So erstellst du ein Online-Formular für deine Website



Titelbild mit lächelnder Frau und einem Online-Formular


Wenn auch du eine eigene Website erstellen willst, gibt es viele verschiedene Elemente, die du Integrieren kannst, um deine Inhalte in den Mittelpunkt zu rücken und ein tolles Surferlebnis zu schaffen. Neben den Elementen wie Seitenkategorien und Design gibt es jedoch auch Dinge, die du in deine Website integrieren kannst, die nicht direkt auf der Hand liegen. Zu den oft vergessenen Elementen gehören unter anderem ein Live Chat und Formulare.



Warum brauchst du ein Online-Formular auf deiner Website?

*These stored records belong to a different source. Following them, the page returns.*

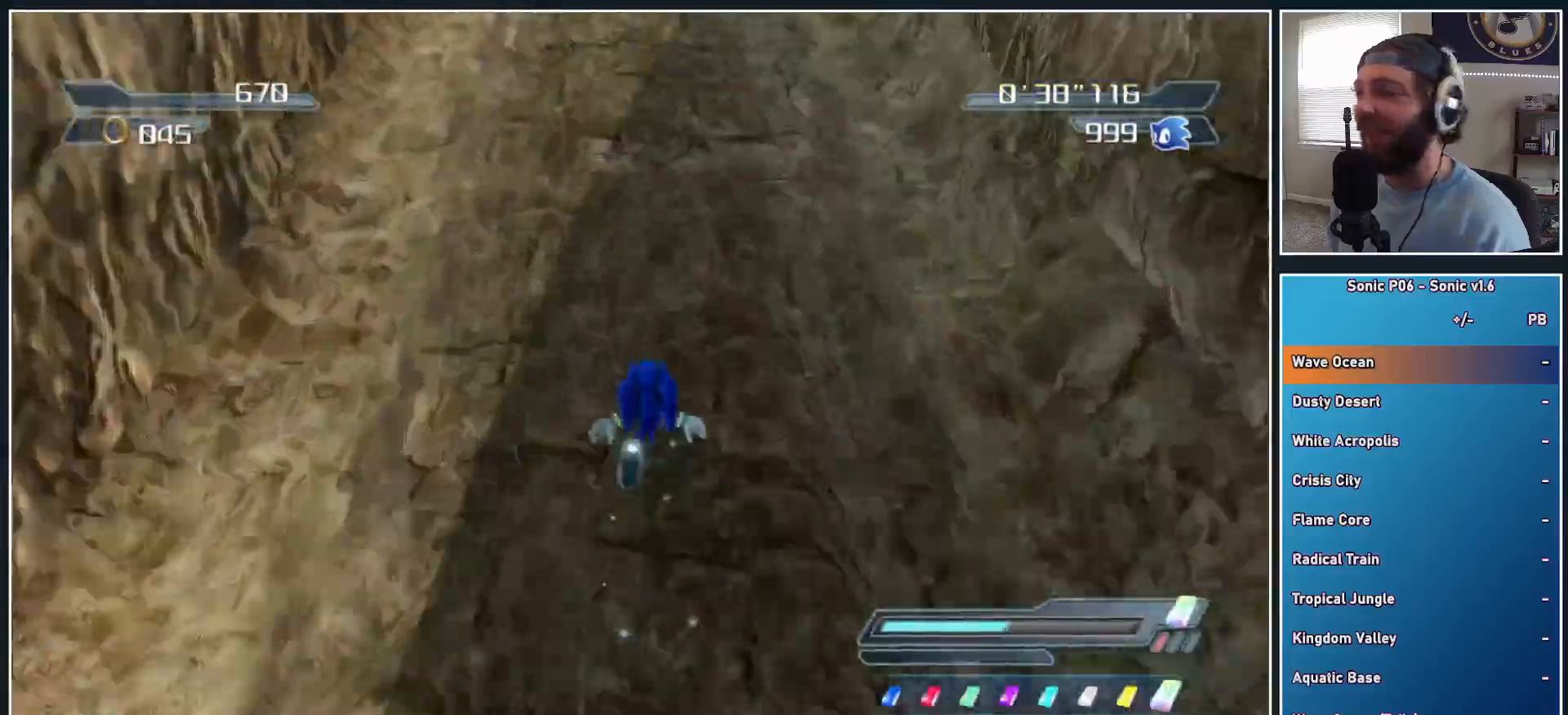
{"buttons": [], "left_stick": "up", "right_stick": "center", "events": []}
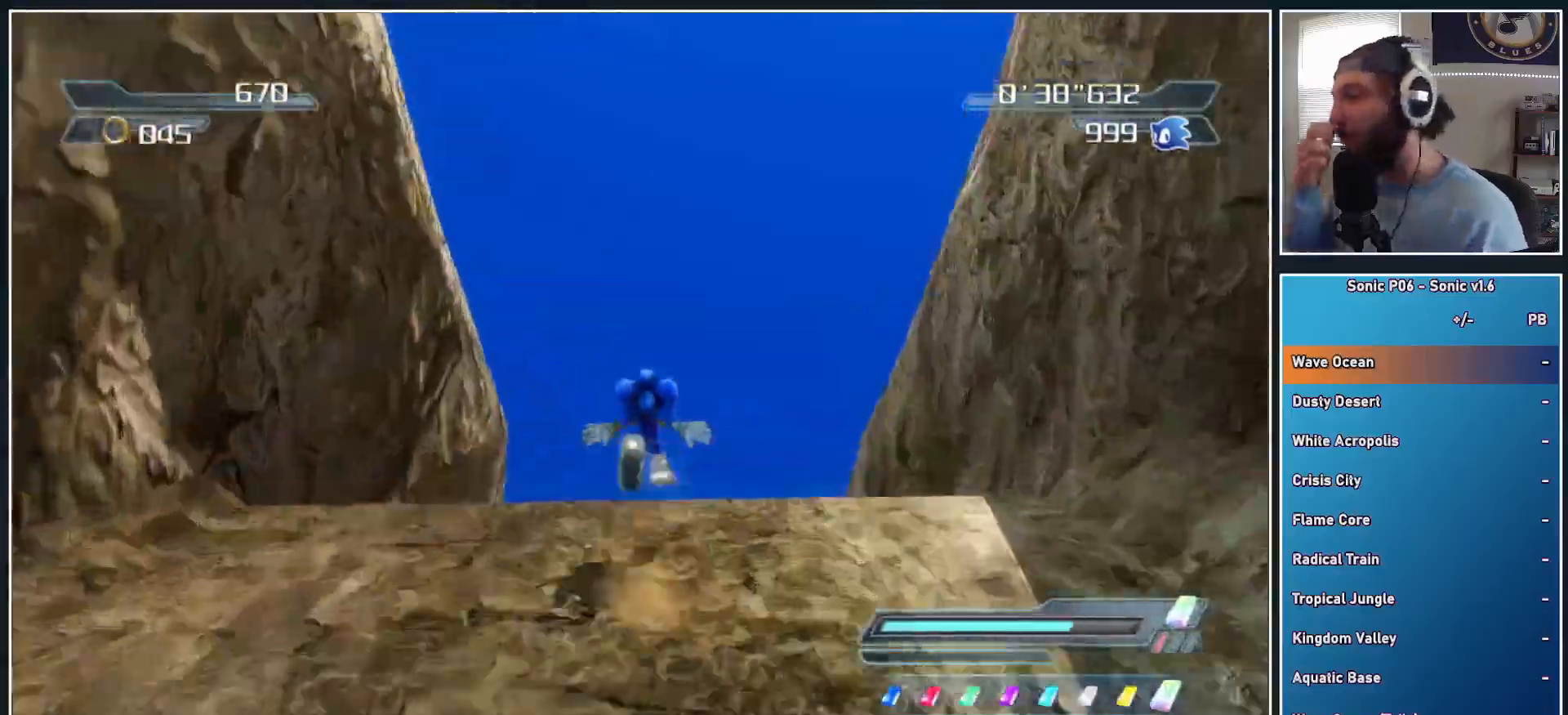
{"buttons": [], "left_stick": "up", "right_stick": "center", "events": []}
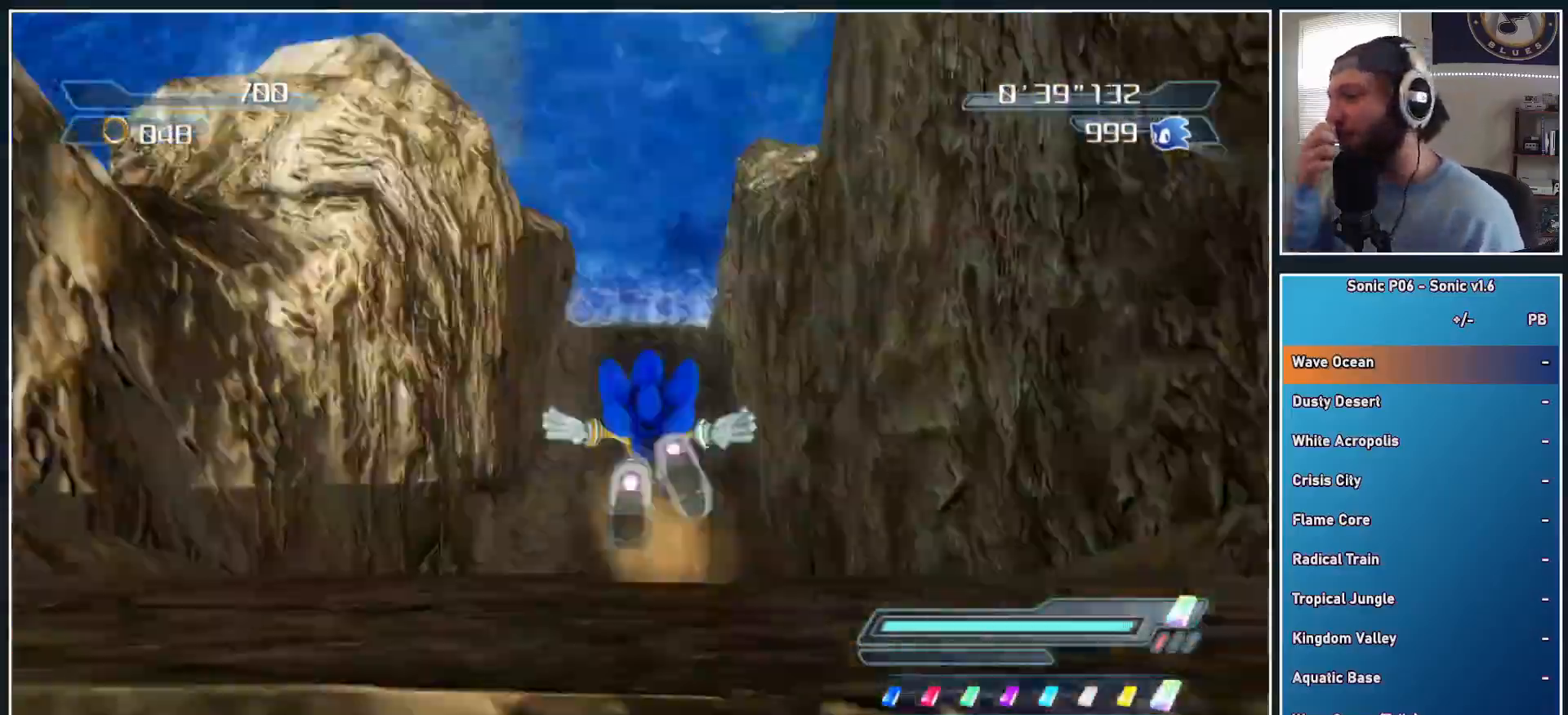
{"buttons": [], "left_stick": "up", "right_stick": "center", "events": []}
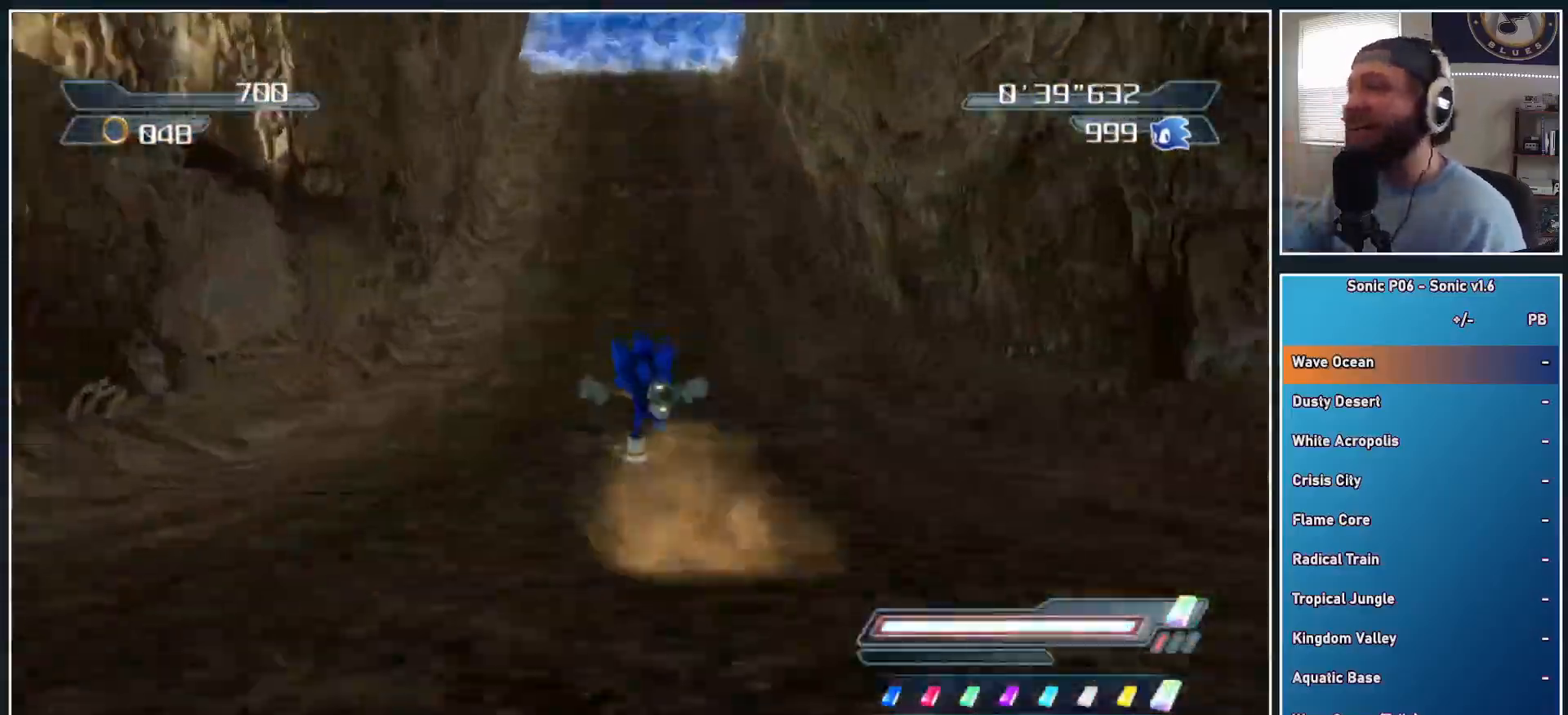
{"buttons": [], "left_stick": "up", "right_stick": "center", "events": []}
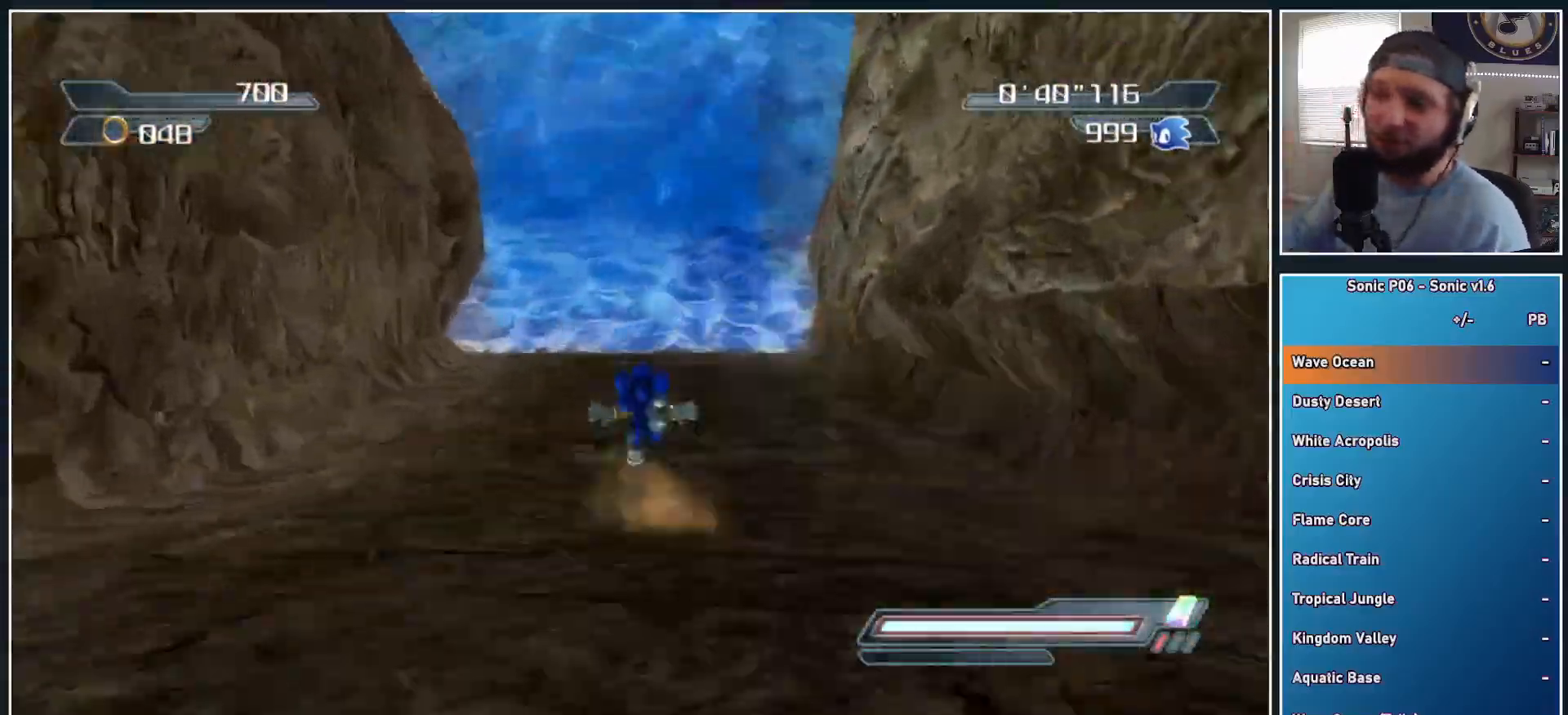
{"buttons": [], "left_stick": "right", "right_stick": "center", "events": [[117, "left_stick", "up-right"], [367, "left_stick", "right"]]}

Online Formulare (auf Englisch auch form genannt) sind dein bester Freund, wenn es darum geht, Trends zu ermitteln, Verbraucherumfragen zu erstellen, Kundenfeedback einzuholen, Versandinformationen bereitzustellen, Newsletter zu abonnieren und natürlich zur Leadgenerierung und zum Kunden gewinnen. In diesem Artikel erklären wir dir alles, was du über Online-Formulare wissen musst, vom Inhalt über die wichtigsten Komponenten bis hin zum Hinzufügen auf deiner Website.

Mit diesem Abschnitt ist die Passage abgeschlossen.